▶ **Task item**
Restrict the output to the lines below starting at the one that contains "mendapatkan banyak prestasi, yaitu 30" and ending at the one that contains "15th Annual Global CSR & ESG Summit & Awards", and restate them word for word, both ends included.

▶ **Exercise input**
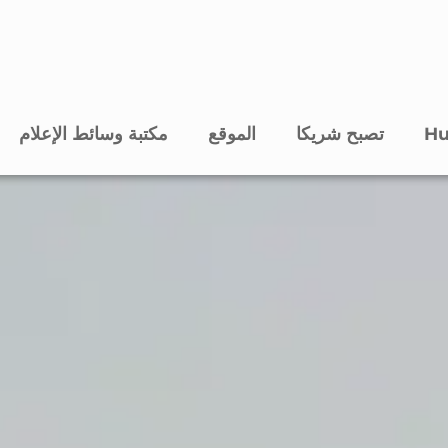
تصبح شريكا
الموقع
مكتبة وسائط الإعلام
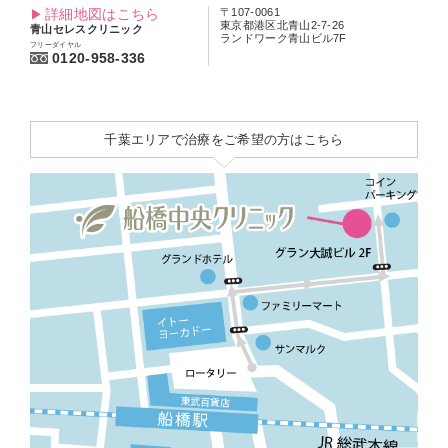
詳細地図はこちら
〒107-0061
東京都港区北青山2-7-26
青山セレスクリニック
ランドワーク青山ビル7F
フリーダイヤル
0120-958-336
千葉エリアで治療をご希望の方はこちら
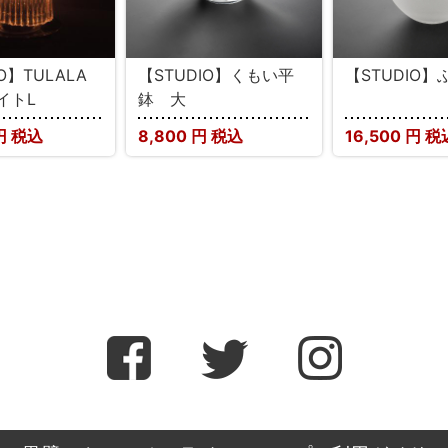
IO】TULALA
【STUDIO】くもい平
【STUDIO
イトL
鉢 大
円 税込
8,800
円 税込
16,500
円 税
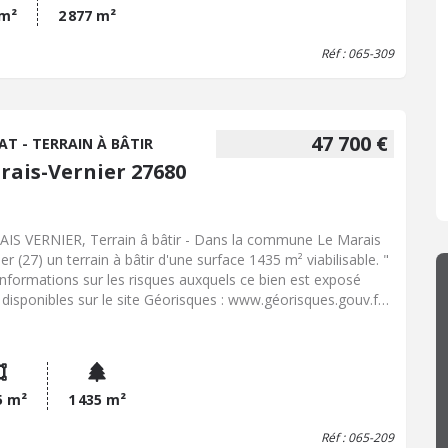
 m²
2 877 m²
Réf : 065-309
47 700 €
AT - TERRAIN À BÂTIR
rais-Vernier 27680
IS VERNIER, Terrain â bâtir - Dans la commune Le Marais
er (27) un terrain à bâtir d'une surface 1435 m² viabilisable. "
informations sur les risques auxquels ce bien est exposé
 disponibles sur le site Géorisques : www.géorisques.gouv.fr "
ix Hon. Négo Inclus : 47 700 € dont 6,00% Hon. Négo TTC
ge acq. Prix Hors Hon. Négo :45 000 € - Réf : 065/209
5 m²
1 435 m²
Réf : 065-209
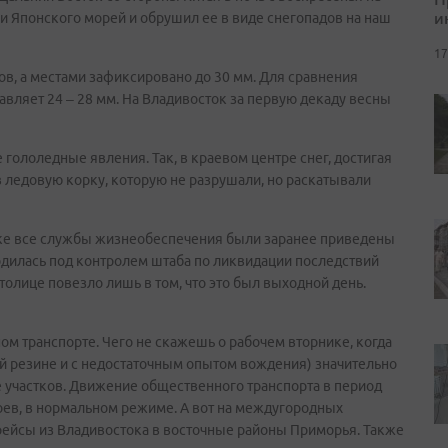
и
 и Японского морей и обрушил ее в виде снегопадов на наш
17
ов, а местами зафиксировано до 30 мм. Для сравнения
авляет 24 – 28 мм. На Владивосток за первую декаду весны
ололедные явления. Так, в краевом центре снег, достигая
в ледовую корку, которую не разрушали, но раскатывали
оке все службы жизнеобеспечения были заранее приведены
одилась под контролем штаба по ликвидации последствий
олице повезло лишь в том, что это был выходной день.
ном транспорте. Чего не скажешь о рабочем вторнике, когда
хой резине и с недостаточным опытом вождения) значительно
 участков. Движение общественного транспорта в период
оев, в нормальном режиме. А вот на междугородных
рейсы из Владивостока в восточные районы Приморья. Также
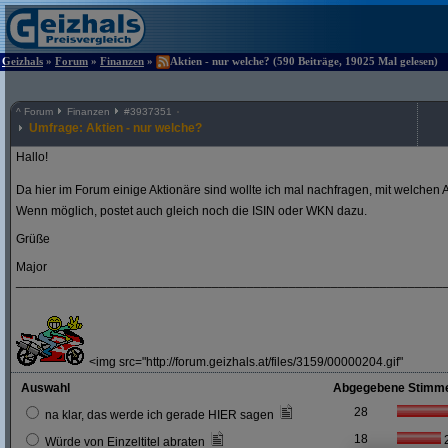
Geizhals
»
Forum
»
Finanzen
»
Aktien - nur welche? (590 Beiträge, 19025 Mal gelesen)
^
Forum
Finanzen
#
3937351
Umfrage: Aktien - nur welche?
Hallo!
Da hier im Forum einige Aktionäre sind wollte ich mal nachfragen, mit welchen A
Wenn möglich, postet auch gleich noch die ISIN oder WKN dazu.
Grüße
Major
_____________________________________________________________
<img src="http://forum.geizhals.at/files/3159/00000204.gif"
Auswahl
Abgegebene Stimm
28
na klar, das werde ich gerade HIER sagen
18
Würde von Einzeltitel abraten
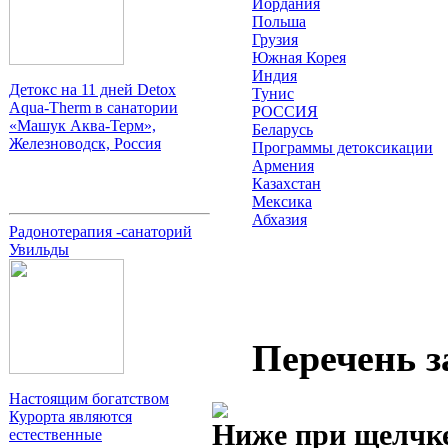
Иордания
Польша
Грузия
Южная Корея
Индия
Детокс на 11 дней Detox
Тунис
Aqua-Therm в санатории
РОССИЯ
«Машук Аква-Терм»,
Беларусь
Железноводск, Россия
Программы детоксикации
Армения
Казахстан
Мексика
Абхазия
Радонотерапия -санаторий
Увильды
Перечень з
Настоящим богатством
Курорта являются
Ниже при щелчке
естественные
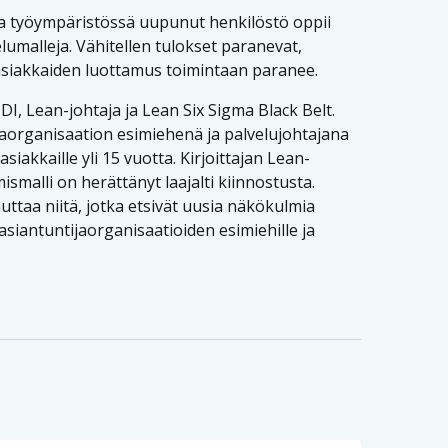
a työympäristössä uupunut henkilöstö oppii
elumalleja. Vähitellen tulokset paranevat,
asiakkaiden luottamus toimintaan paranee.
 DI, Lean-johtaja ja Lean Six Sigma Black Belt.
jaorganisaation esimiehenä ja palvelujohtajana
 asiakkaille yli 15 vuotta. Kirjoittajan Lean-
smalli on herättänyt laajalti kiinnostusta.
uttaa niitä, jotka etsivät uusia näkökulmia
asiantuntijaorganisaatioiden esimiehille ja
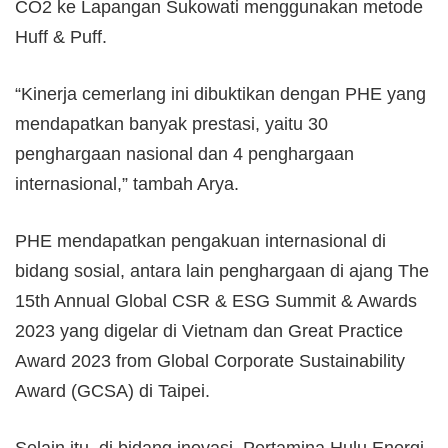
CO2 ke Lapangan Sukowati menggunakan metode
Huff & Puff.
“Kinerja cemerlang ini dibuktikan dengan PHE yang
mendapatkan banyak prestasi, yaitu 30
penghargaan nasional dan 4 penghargaan
internasional,” tambah Arya.
PHE mendapatkan pengakuan internasional di
bidang sosial, antara lain penghargaan di ajang The
15th Annual Global CSR & ESG Summit & Awards
2023 yang digelar di Vietnam dan Great Practice
Award 2023 from Global Corporate Sustainability
Award (GCSA) di Taipei.
Selain itu, di bidang inovasi, Pertamina Hulu Energi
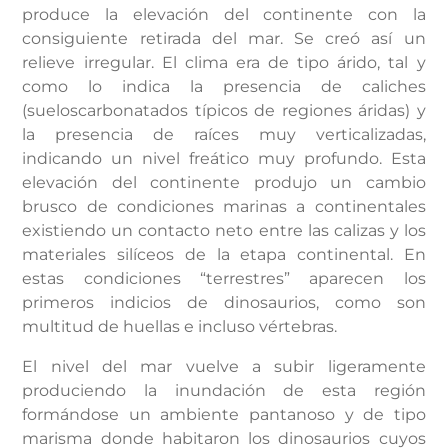
produce la elevación del continente con la
consiguiente retirada del mar. Se creó así un
relieve irregular. El clima era de tipo árido, tal y
como lo indica la presencia de caliches
(sueloscarbonatados típicos de regiones áridas) y
la presencia de raíces muy verticalizadas,
indicando un nivel freático muy profundo. Esta
elevación del continente produjo un cambio
brusco de condiciones marinas a continentales
existiendo un contacto neto entre las calizas y los
materiales silíceos de la etapa continental. En
estas condiciones “terrestres” aparecen los
primeros indicios de dinosaurios, como son
multitud de huellas e incluso vértebras.
El nivel del mar vuelve a subir ligeramente
produciendo la inundación de esta región
formándose un ambiente pantanoso y de tipo
marisma donde habitaron los dinosaurios cuyos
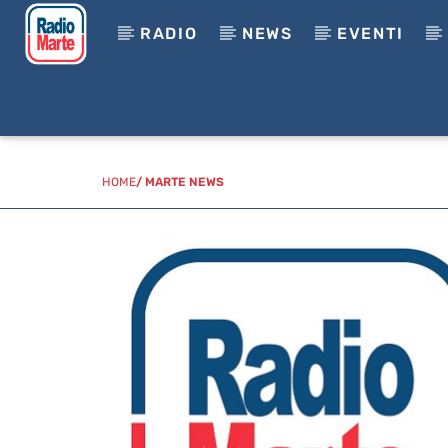
RADIO
NEWS
EVENTI
HOME
/
MARTE NEWS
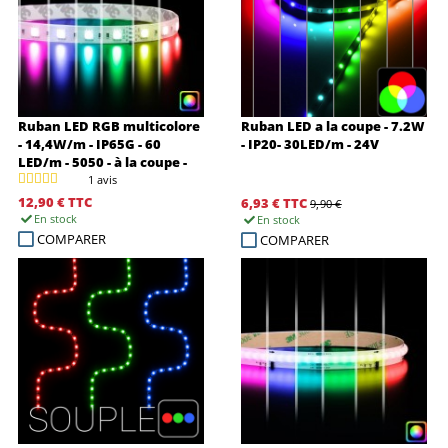
Ruban LED RGB multicolore
Ruban LED a la coupe - 7.2W
- 14,4W/m - IP65G - 60
- IP20- 30LED/m - 24V
LED/m - 5050 - à la coupe -
24V
1 avis
12,90 €
TTC
6,93 €
TTC
9,90 €
En stock
En stock
COMPARER
COMPARER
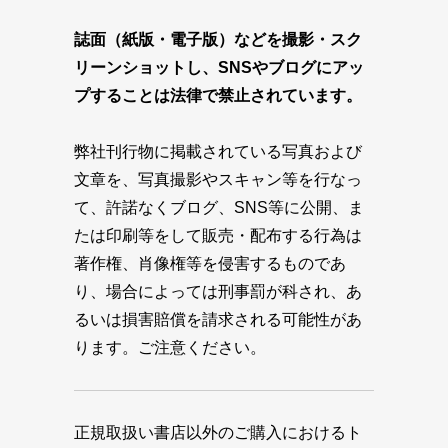
誌面（紙版・電子版）などを撮影・スク
リーンショットし、SNSやブログにアッ
プすることは法律で禁止されています。
弊社刊行物に掲載されている写真および
文章を、写真撮影やスキャン等を行なっ
て、許諾なくブログ、SNS等に公開、ま
たは印刷等をして販売・配布する行為は
著作権、肖像権等を侵害するものであ
り、場合によっては刑事罰が科され、あ
るいは損害賠償を請求される可能性があ
ります。ご注意ください。
正規取扱い書店以外のご購入におけるト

▶ **Output for this task**
mendapatkan banyak prestasi, yaitu 30
penghargaan nasional dan 4 penghargaan
internasional,” tambah Arya.
PHE mendapatkan pengakuan internasional di
bidang sosial, antara lain penghargaan di ajang The
15th Annual Global CSR & ESG Summit & Awards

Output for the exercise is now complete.